Board fails to consider individual unemployability despite being raised as part of an increased rating claim for lower back condition
In September 2015, the Veteran’s representative filed an informal brief in which he disputed the RO’s denial of entitlement to TDIU. The representative stated that the Veteran “continues to assert that an increase on his service[-]connected . . . lower back condition, currently evaluated at 20% disabling . . . and entitlement to individual unemployability, should be granted.” The following January, VA certified the Veteran’s appeal to the Board, listing an increased rating for his low back disability and TDIU as the issues on appeal.
The Board found in September 2016 that “[a]lthough the issue of entitlement to a TDIU is a part and parcel of an increased rating claim . . . here, the Veteran has specifically declined Board review of this issue as reflected in his substantive appeal.”
CCK appeals to the Court
CCK successfully appealed to the Court the denial of TDIU. It argued that VA certified TDIU for appeal, and noted that the Board reasoned that “certification [nevertheless] is used for administrative purposes and does not confer or deprive the Board of jurisdiction over an issue.”
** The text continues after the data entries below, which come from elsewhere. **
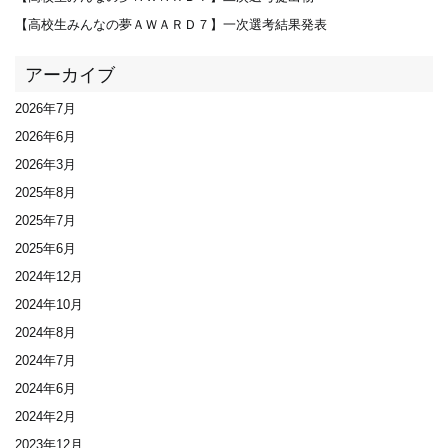
【高校生みんなの夢ＡＷＡＲＤ７】一次選考結果発表
アーカイブ
2026年7月
2026年6月
2026年3月
2025年8月
2025年7月
2025年6月
2024年12月
2024年10月
2024年8月
2024年7月
2024年6月
2024年2月
2023年12月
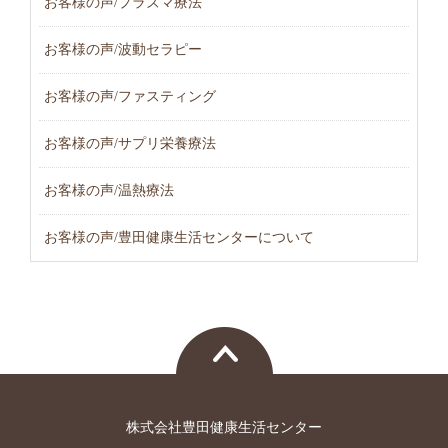
お客様の声/プラズマ療法
お客様の声/波動セラピー
お客様の声/ファスティング
お客様の声/サプリ栄養療法
お客様の声/温熱療法
お客様の声/豊田健康生活センターについて
株式会社豊田健康生活センター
CAVC agrees with CCK’s arguments
CCK argued, and the Court agreed, that the Veteran made the RO’s TDIU determination part of his appeal. The Court also agreed that the Board erred in finding the Veteran withdrew his appeal of the TDIU determination. It noted that in order to withdraw this issue, “he would have had to explicitly mention TDIU, in writing, and communicate his intent to withdraw.” Accordingly, the Court set aside the Board’s decision and remanded for further proceedings consistent with its decision.